# Cheaper canon lenses?



## AAPhotog (Dec 7, 2016)

I remember a few years ago reading about how canon was giving like 30% off of gear if you sent in an old canon product(could be old broken camera or whatever). Does canon still do this? I searched for it, but apparently couldn't figure out the right term to pull up anything in relation to what Im talking about.


----------



## neuroanatomist (Dec 7, 2016)

It's called the Canon Loyalty Program. AFAIK, it only applies to cameras, not lenses. Apparently the discounts aren't that much, any more.


----------



## unfocused (Dec 7, 2016)

I assume you are aware of canon price watch .com. Best place to track and compare prices, including refurbished canon lenses.
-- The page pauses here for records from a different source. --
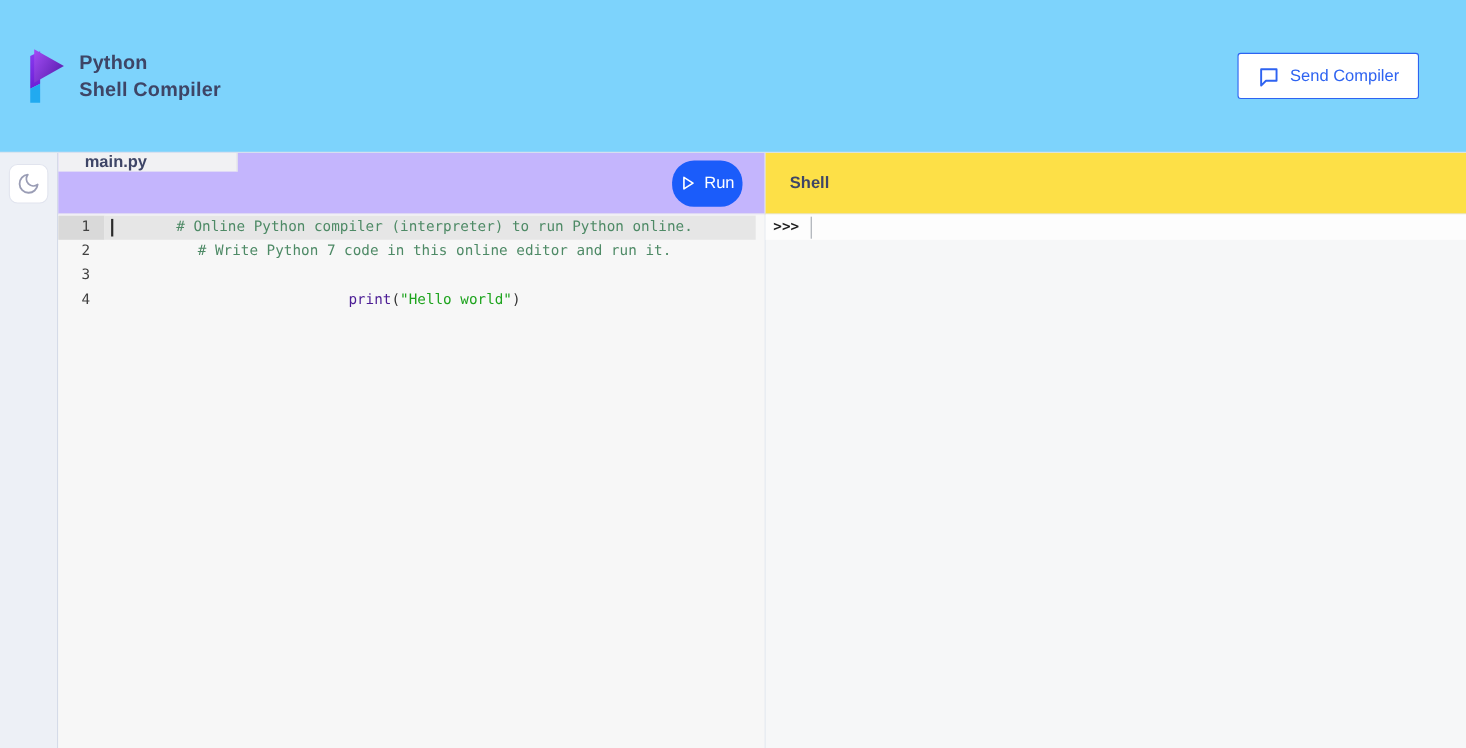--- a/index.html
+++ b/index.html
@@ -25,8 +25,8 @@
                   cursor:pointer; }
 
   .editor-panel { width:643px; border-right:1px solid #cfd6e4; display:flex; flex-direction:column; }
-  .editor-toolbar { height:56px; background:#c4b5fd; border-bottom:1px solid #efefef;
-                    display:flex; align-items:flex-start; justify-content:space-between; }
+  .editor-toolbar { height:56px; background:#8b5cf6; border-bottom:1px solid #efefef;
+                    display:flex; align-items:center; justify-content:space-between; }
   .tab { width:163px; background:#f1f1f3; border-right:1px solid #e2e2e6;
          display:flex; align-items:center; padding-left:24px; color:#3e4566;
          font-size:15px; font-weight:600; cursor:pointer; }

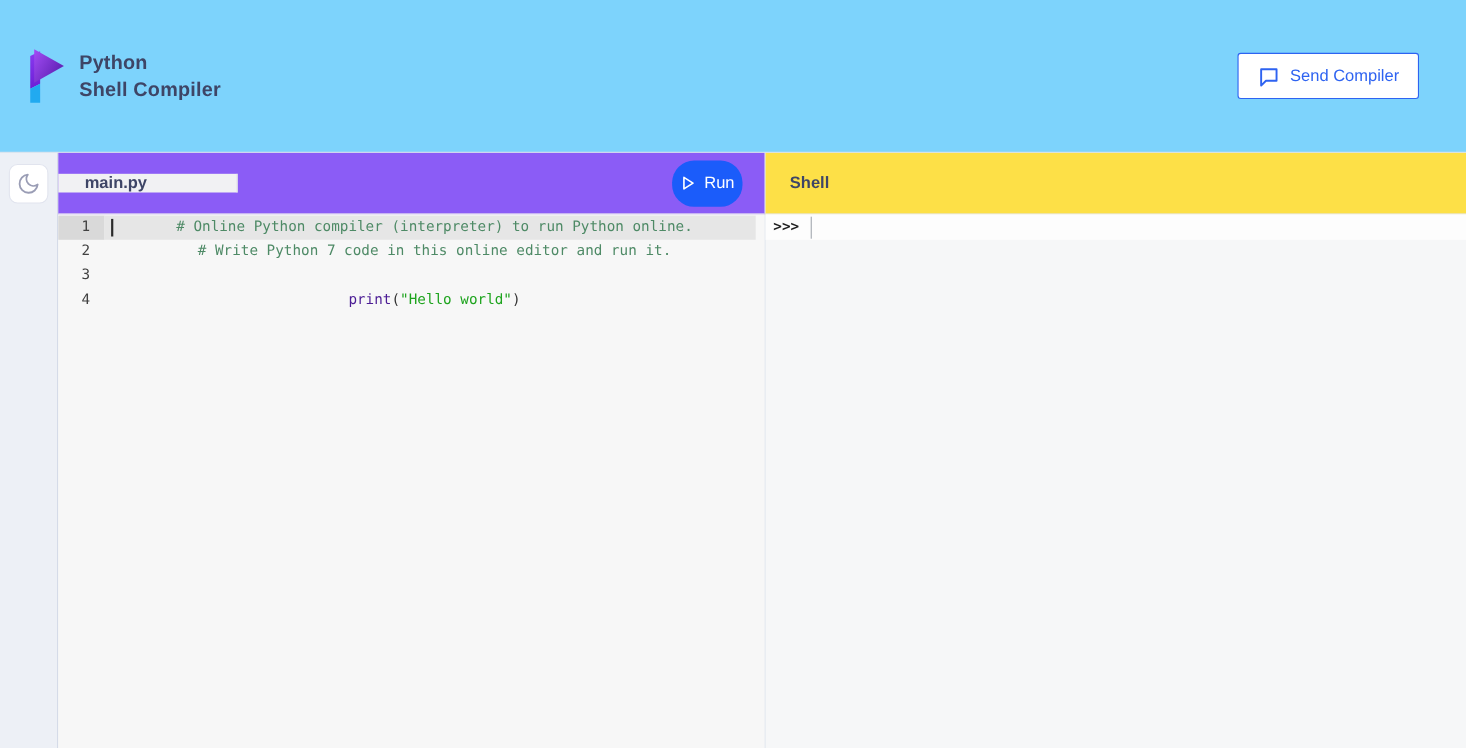--- a/index.html
+++ b/index.html
@@ -50,7 +50,7 @@
   .ed-cursor { position:absolute; left:6px; top:3px; width:2px; height:16px; background:#2b2b2b; }
 
   .shell-panel { flex:1; display:flex; flex-direction:column; }
-  .shell-header { height:56px; background:#fde047; border-bottom:1px solid #e4e7ee;
+  .shell-header { height:56px; background:#84cc16; border-bottom:1px solid #e4e7ee;
                   display:flex; align-items:center; padding-left:22px; color:#3e4566;
                   font-size:15px; font-weight:600; }
   .shell-body { flex:1; background:#f6f7f8; cursor:text; }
Their street price program usually provides the best prices on new gear.


----------



## AAPhotog (Dec 7, 2016)

neuroanatomist said:


> It's called the Canon Loyalty Program. AFAIK, it only applies to cameras, not lenses. Apparently the discounts aren't that much, any more.



thanks. yes indeed it was the loyalty program. shame the prices arent as low as they used to be, although I was only interested in some lenses any way.


----------



## Mt Spokane Photography (Dec 7, 2016)

AAPhotog said:


> neuroanatomist said:
> 
> 
> > It's called the Canon Loyalty Program. AFAIK, it only applies to cameras, not lenses. Apparently the discounts aren't that much, any more.
> ...



If you wait for a sale, you can save 15% off the refurb prices, the loyalty program used to give as much as 20% off, but its more like 5% now. They discounted cameras, but not lenses unless bought with a camera.

I have bought some a few years back, but don't bother now.


----------